Politik
Mit Notmassnahmen in Milliardenhöhe will der Bund die Stromversorgung im Winter "sichern". Doch bei einem Blackout in Deutschland ist diese Sicherung nichts wert.
21. Oktober 2022 • Beat Schmid

Reserve-Gaskraftwerke sollen neben den verschiedenen bereits ergriffenen Massnahmen helfen, die Stromversorgung in den nächsten Wintern sicherzustellen. Bundesrätin Simonetta Sommaruga hat diese Woche Eckpunkte für den Betrieb von Notkraftwerken vorgestellt. Auf die Steuerzahler kommen Mehrkosten von mehreren Milliarden Franken zu.
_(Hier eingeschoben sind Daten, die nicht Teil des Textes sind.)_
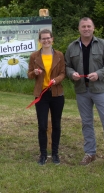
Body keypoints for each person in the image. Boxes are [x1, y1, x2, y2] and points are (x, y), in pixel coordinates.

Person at [65, 17, 104, 171]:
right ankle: (90, 153)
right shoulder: (72, 47)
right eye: (83, 26)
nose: (86, 29)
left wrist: (99, 74)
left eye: (89, 26)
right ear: (79, 29)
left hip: (100, 90)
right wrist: (72, 74)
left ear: (93, 28)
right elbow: (67, 66)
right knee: (86, 123)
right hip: (81, 91)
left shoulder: (103, 44)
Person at [27, 29, 66, 166]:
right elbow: (29, 74)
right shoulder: (34, 56)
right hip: (41, 94)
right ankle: (43, 155)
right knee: (42, 125)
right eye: (43, 39)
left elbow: (63, 73)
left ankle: (55, 154)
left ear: (52, 39)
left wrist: (57, 80)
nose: (46, 41)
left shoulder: (60, 55)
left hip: (56, 93)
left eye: (48, 38)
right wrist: (35, 72)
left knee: (56, 125)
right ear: (40, 41)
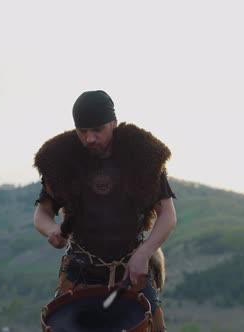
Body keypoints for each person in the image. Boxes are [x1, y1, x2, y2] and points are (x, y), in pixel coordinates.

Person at [33, 90, 177, 332]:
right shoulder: (62, 160)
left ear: (114, 123)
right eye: (83, 131)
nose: (90, 138)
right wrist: (52, 229)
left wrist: (144, 254)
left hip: (130, 271)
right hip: (80, 270)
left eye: (97, 130)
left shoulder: (143, 158)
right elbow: (42, 213)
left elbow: (168, 216)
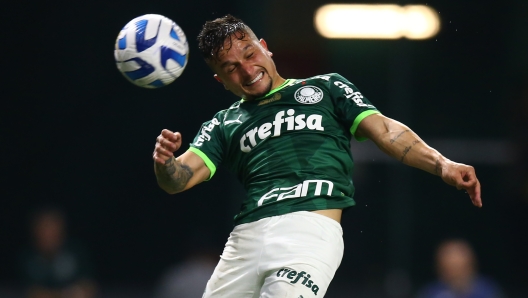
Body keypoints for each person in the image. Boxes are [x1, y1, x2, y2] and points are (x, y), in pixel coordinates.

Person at [152, 14, 482, 297]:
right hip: (244, 241)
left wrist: (442, 164)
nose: (247, 70)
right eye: (232, 68)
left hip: (307, 231)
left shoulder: (327, 88)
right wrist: (166, 163)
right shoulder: (224, 123)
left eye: (250, 54)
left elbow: (385, 130)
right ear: (220, 80)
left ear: (265, 46)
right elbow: (179, 179)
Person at [18, 208, 96, 298]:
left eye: (52, 228)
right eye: (44, 228)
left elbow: (89, 286)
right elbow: (33, 292)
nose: (48, 234)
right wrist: (65, 294)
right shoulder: (27, 258)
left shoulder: (76, 252)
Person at [417, 239, 503, 298]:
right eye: (449, 269)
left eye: (459, 268)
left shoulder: (488, 292)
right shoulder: (431, 293)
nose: (455, 275)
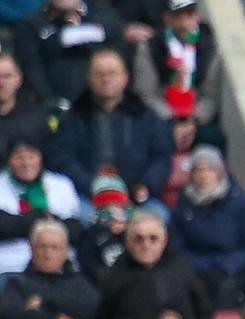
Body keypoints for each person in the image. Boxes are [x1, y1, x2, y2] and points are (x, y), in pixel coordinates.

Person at [46, 48, 169, 207]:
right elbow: (61, 157)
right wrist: (92, 186)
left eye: (112, 73)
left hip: (136, 196)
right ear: (89, 78)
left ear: (125, 78)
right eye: (99, 74)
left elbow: (162, 156)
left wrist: (146, 185)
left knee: (159, 217)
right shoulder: (73, 117)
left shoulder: (146, 115)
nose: (106, 79)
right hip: (86, 196)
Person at [92, 210, 210, 319]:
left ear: (164, 240)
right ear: (127, 242)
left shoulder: (181, 268)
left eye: (153, 238)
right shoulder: (113, 276)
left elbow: (204, 309)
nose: (146, 245)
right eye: (138, 239)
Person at [172, 145, 245, 306]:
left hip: (237, 271)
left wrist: (227, 266)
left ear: (219, 172)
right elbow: (178, 246)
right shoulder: (184, 205)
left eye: (208, 170)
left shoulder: (241, 202)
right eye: (198, 170)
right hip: (199, 269)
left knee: (225, 289)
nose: (203, 176)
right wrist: (202, 266)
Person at [130, 0, 222, 135]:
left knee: (212, 138)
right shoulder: (151, 47)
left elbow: (210, 95)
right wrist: (172, 120)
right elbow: (146, 93)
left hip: (198, 120)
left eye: (189, 14)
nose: (184, 22)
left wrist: (192, 120)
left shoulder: (210, 48)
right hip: (160, 118)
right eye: (178, 15)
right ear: (167, 18)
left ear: (197, 16)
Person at [0, 133, 82, 275]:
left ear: (40, 157)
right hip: (11, 267)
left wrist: (19, 223)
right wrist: (44, 218)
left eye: (31, 156)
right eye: (19, 157)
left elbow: (74, 229)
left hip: (60, 269)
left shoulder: (61, 184)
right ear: (9, 161)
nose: (26, 163)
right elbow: (3, 227)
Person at [18, 0, 125, 108]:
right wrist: (49, 100)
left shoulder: (105, 16)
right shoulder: (31, 24)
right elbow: (32, 67)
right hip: (52, 107)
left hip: (99, 107)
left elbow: (119, 61)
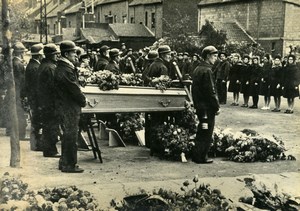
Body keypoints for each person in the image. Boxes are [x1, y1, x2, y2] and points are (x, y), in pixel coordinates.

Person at [54, 40, 86, 173]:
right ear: (66, 54)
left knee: (67, 135)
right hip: (69, 107)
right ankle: (69, 165)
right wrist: (83, 100)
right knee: (70, 135)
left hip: (65, 106)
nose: (76, 56)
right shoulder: (65, 69)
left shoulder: (64, 67)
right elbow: (73, 88)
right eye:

Doch das alles wird nicht viel nützen, wenn in Europa die Lichter ausgehen, es beziehungsweise zu einem grossflächigen Blackout kommen sollte. “Wenn das Netz in Deutschland abrauscht, geht auch das Schweizer Netz in die Knie”, sagt ein Vertreter eines Grossverbrauchers zu Tippinpoint. Ein solches Szenario mag zwar sehr unrealistisch sein, zumal in diesem Winter. Die Gasspeicher in Deutschland sind gut gefüllt. Zudem werden die AKWs bis März am Netz bleiben.

Doch im Winter 2023/24 sieht es im nördlichen Nachbarland vielleicht ganz anders aus. Ob dann die Gasspeicher auch gefüllt sein werden, wenn kein russisches Gas mehr fliesst? Was heisst es für die Netzstabilität, wenn die letzten AKWs im März 2023 abgeschaltet werden, die immer noch etwa 10 Prozent zum Strommix beitragen?

Deutschland übt für einen Blackout, der 72 Stunden dauert

In Deutschland wälzen grosse Metropolregionen wie Köln deshalb bereits Pläne, wie man das Leben oder besser: Überleben bei einem Blackout von 72 Stunden organisieren würde. Das kann man selbstverständlich als Panikmache abtun, doch Krisenstäbe müssen sich nun mal vorbereiten auf den Worst Case.

Die schlechte Nachricht für die Schweiz ist: Kommt es in Deutschland zum Worst Case, dann nützen auch die teuren Notlösungen nichts, die Energieministerin Sommaruga auf den Weg bringen will. Das Schweizer Stromnetz ist nicht autark. Es ist eng verbunden mit dem Stromnetz in Europa und besitzt 41 Übergänge ins Ausland. Den Ursprung hat die internationale Vernetzung mit dem Bau des Sterns von Laufenburg im Jahr 1958. Vorher war die Schweiz autark.

Vertreter der Strombranche äussern sich nur ungern über die möglichen negativen Folgen dieser internationalen Vernetzung. Man will ja keine Panik schüren. Ein Sprecher der Schweizer Netzgesellschaft Swissgrid sagt immerhin, dass eine “technische Abkopplung nicht möglich” sei. “Kommt es zu einer Grossstörung, ist das gesamte europäische Netz davon betroffen; auch die Schweiz.”

Christian Imark von der SVP hat beim Bund bereits vor Jahren einen Vorstoss eingereicht, der darauf abzielt, dass die Schweiz Vorbereitungen trifft, das Stromnetz abzukoppeln. “Das war noch vor der Krise”, sagt er. “Jetzt gehört diese Frage wieder auf den Tisch.” Aber ihm ist auch klar, dass dies nicht von heute auf morgen möglich ist.

Um die Netze zu trennen, braucht es neue Phasenschieber

Um die Stromnetze zu unterbrechen, braucht es sogenannte Phasenschieber. Zum Teil sind solche bei Grenzleitungen installiert, doch nicht überall. Diese müssten beschafft und installiert werden. Paul Niggli, Ingenieur und ehemaliger Leiter der Bereiche Risiko- und Krisenmanagement bei Swissgrid, warnt heute in der NZZ vor den Folgen der Vernetzung.

Auch er ist überzeugt, dass bei einem Blackout in Europa in der Schweiz die Lichter ausgehen. Deshalb hält Niggli auch die Pläne des Bundesrates für eine Strommangellage für untauglich. Die Wirkung der Notfallmassnahmen würden verpuffen, da die Notreserven in den Schweizer Stauseen in einer europaweiten Mangellage wie bei einer Badewanne durchs Loch abfliessen würden.